Intendant of Valparaíso Province
- In office 1924–1924

Minister of War and Navy
- In office 1915–1915
- President: Ramón Barros Luco

Personal details
- Born: 30 August 1867 , Chile
- Died: 26 September 1932 (aged 65)
- Spouse: Julia Moya Thompson
- Parent(s): Evaristo Soublette Margarita Garín
- Allegiance: Chile
- Branch: Chilean Navy
- Rank: Rear admiral
- Conflicts: 1891 Chilean Civil War

= Guillermo Soublette =

Chilean Navy admiral and politician (1867–1932)

Guillermo Soublette Garín (30 August 1867 – 26 September 1932) was a Chilean naval officer and politician who reached the rank of rear admiral in the Chilean Navy and served as Minister of War and Navy under President Ramón Barros Luco.

During his naval career, Soublette served as deputy director of the Naval Academy, director of the Naval War Academy and chief of the Navy General Staff. After retiring from active service in 1924, he was appointed intendant of Valparaíso Province.

==Early life==
Soublette was born on 30 August 1867. He entered the Naval Academy as a cadet on 7 January 1882. After graduating, he served aboard the cruiser Esmeralda and the gunboat Pilcomayo.

In 1889, while serving aboard the corvette O'Higgins, Soublette participated in a hydrographic commission to the provinces of Tarapacá and Atacama. The following year, as an officer aboard Esmeralda, he escorted the Peruvian cruiser Lima from Valparaíso to Callao, which was transporting the remains of Peruvian admiral Miguel Grau Seminario.

During the 1891 Chilean Civil War, Soublette participated in the campaign against President José Manuel Balmaceda aboard Esmeralda. He was promoted to first lieutenant on 30 October 1891. In subsequent years, he served aboard the ironclad Cochrane, the battleship Capitán Prat and the corvette Abtao.

==Naval and political career==
Soublette was promoted to corvette captain on 12 September 1895. In 1898, he became second-in-command of the cruiser Esmeralda and later of the cruiser O'Higgins. He was promoted to frigate captain on 27 October 1900 and subsequently commanded the destroyer Almirante Simpson.

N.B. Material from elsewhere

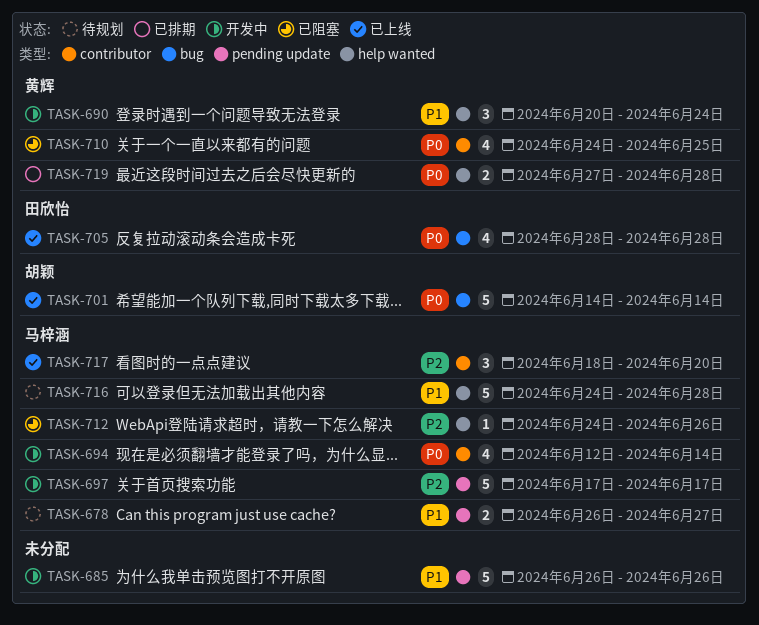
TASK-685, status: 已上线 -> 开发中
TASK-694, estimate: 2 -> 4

From 1902 to 1905, Soublette served as deputy director of the Naval Academy. He subsequently commanded the cruiser Blanco Encalada. In 1907, he was appointed the Navy's delegate to the International Maritime Exposition in Bordeaux and was promoted to captain that year.

Soublette later served with the Chilean Naval Commission in London. In 1909, he represented the Chilean government at the International Conference on Maritime Law. He also commanded the cruiser Chacabuco and, while serving as chief of the Technical Information Office, assumed the directorship of the Naval War Academy.

During the presidency of Ramón Barros Luco, Soublette served as Minister of War and Navy. He was involved in efforts to establish a pension system for members of the armed forces, an initiative developed jointly by officers of the Navy and Army and which contributed to the establishment of what later became the Caja de Previsión de la Defensa Nacional.

In 1919, Soublette was promoted to rear admiral and placed in charge of the Directorate of Artillery and Fortifications. In 1922, he was appointed chief of the Navy General Staff. In that capacity, he participated in the Fourth Pan-American Conference, which addressed the limitation of naval armaments.

Soublette retired from active naval service in 1924 and was subsequently appointed intendant of Valparaíso Province. He died on 26 September 1932.